*To-do item*. Would you copy out, word for word, the text read from each of the entries below, leaving out the pictures?

--- Dataset records ---

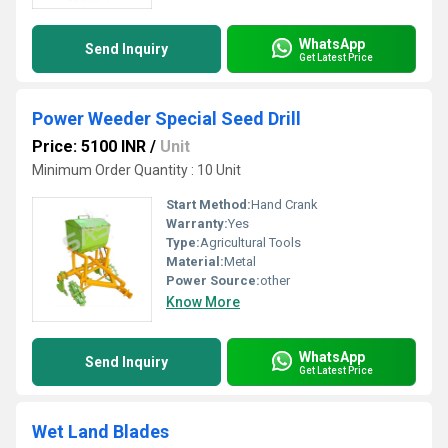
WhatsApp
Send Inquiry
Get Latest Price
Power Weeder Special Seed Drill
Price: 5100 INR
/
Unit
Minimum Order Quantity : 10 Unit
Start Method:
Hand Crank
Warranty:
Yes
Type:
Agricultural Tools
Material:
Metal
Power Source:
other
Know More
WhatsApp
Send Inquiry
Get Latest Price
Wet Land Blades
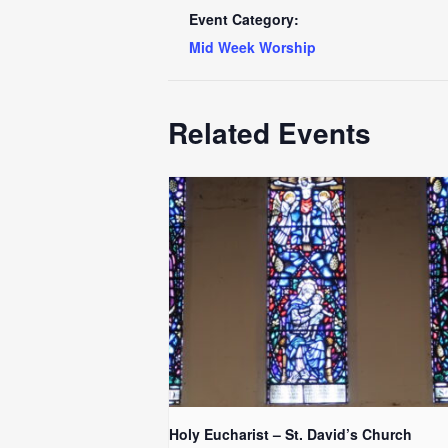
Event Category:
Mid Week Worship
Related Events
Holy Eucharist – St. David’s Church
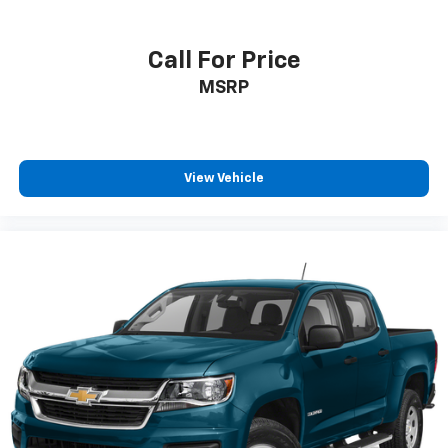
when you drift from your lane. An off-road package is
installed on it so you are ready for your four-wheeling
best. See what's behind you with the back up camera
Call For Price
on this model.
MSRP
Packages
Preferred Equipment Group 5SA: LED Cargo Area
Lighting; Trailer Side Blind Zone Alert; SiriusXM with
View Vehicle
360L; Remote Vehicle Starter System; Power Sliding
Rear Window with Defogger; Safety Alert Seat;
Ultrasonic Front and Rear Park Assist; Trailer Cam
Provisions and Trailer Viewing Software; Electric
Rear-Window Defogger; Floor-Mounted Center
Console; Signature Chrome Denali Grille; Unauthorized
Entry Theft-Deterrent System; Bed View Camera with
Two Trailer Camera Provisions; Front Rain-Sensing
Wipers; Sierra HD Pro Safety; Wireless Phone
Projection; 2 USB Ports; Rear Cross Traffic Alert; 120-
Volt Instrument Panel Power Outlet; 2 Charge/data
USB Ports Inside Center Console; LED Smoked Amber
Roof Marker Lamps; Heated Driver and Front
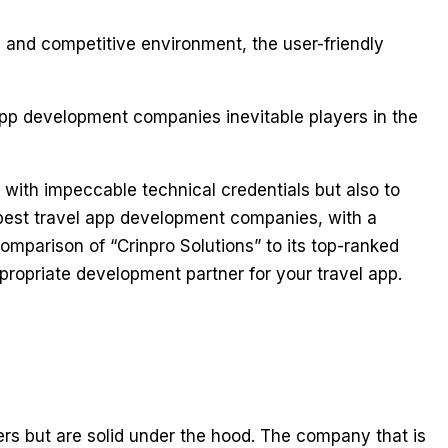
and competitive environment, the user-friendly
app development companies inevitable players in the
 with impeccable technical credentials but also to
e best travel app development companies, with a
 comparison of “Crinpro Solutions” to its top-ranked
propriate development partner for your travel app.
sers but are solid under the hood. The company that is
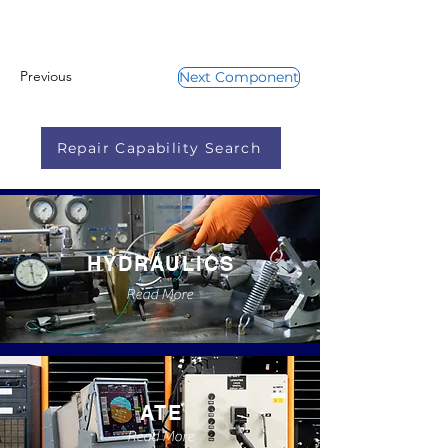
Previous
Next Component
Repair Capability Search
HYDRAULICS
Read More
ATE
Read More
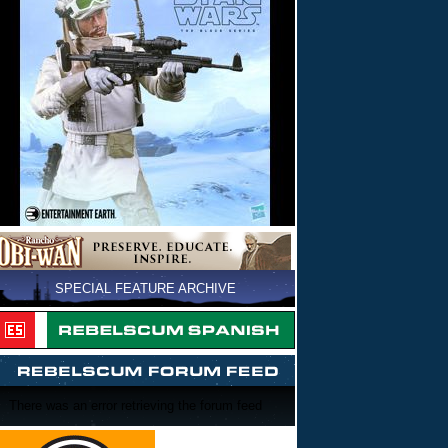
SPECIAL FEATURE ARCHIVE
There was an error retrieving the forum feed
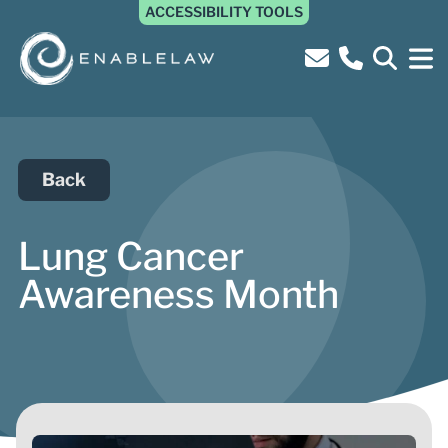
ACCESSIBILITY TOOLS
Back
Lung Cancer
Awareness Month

---

*Reply*.
WhatsApp
Send Inquiry
Get Latest Price
Power Weeder Special Seed Drill
Price: 5100 INR
/
Unit
Minimum Order Quantity : 10 Unit
Start Method:
Hand Crank
Warranty:
Yes
Type:
Agricultural Tools
Material:
Metal
Power Source:
other
Know More
WhatsApp
Send Inquiry
Get Latest Price
Wet Land Blades
Event Category:
Mid Week Worship
Related Events
Holy Eucharist – St. David’s Church
when you drift from your lane. An off-road package is
installed on it so you are ready for your four-wheeling
best. See what's behind you with the back up camera
Call For Price
on this model.
MSRP
Packages
Preferred Equipment Group 5SA: LED Cargo Area
Lighting; Trailer Side Blind Zone Alert; SiriusXM with
View Vehicle
360L; Remote Vehicle Starter System; Power Sliding
Rear Window with Defogger; Safety Alert Seat;
Ultrasonic Front and Rear Park Assist; Trailer Cam
Provisions and Trailer Viewing Software; Electric
Rear-Window Defogger; Floor-Mounted Center
Console; Signature Chrome Denali Grille; Unauthorized
Entry Theft-Deterrent System; Bed View Camera with
Two Trailer Camera Provisions; Front Rain-Sensing
Wipers; Sierra HD Pro Safety; Wireless Phone
Projection; 2 USB Ports; Rear Cross Traffic Alert; 120-
Volt Instrument Panel Power Outlet; 2 Charge/data
USB Ports Inside Center Console; LED Smoked Amber
Roof Marker Lamps; Heated Driver and Front
and competitive environment, the user-friendly
app development companies inevitable players in the
 with impeccable technical credentials but also to
e best travel app development companies, with a
 comparison of “Crinpro Solutions” to its top-ranked
propriate development partner for your travel app.
sers but are solid under the hood. The company that is
Previous
Next Component
Repair Capability Search
HYDRAULICS
Read More
ATE
Read More
SPECIAL FEATURE ARCHIVE
There was an error retrieving the forum feed
ACCESSIBILITY TOOLS
Back
Lung Cancer
Awareness Month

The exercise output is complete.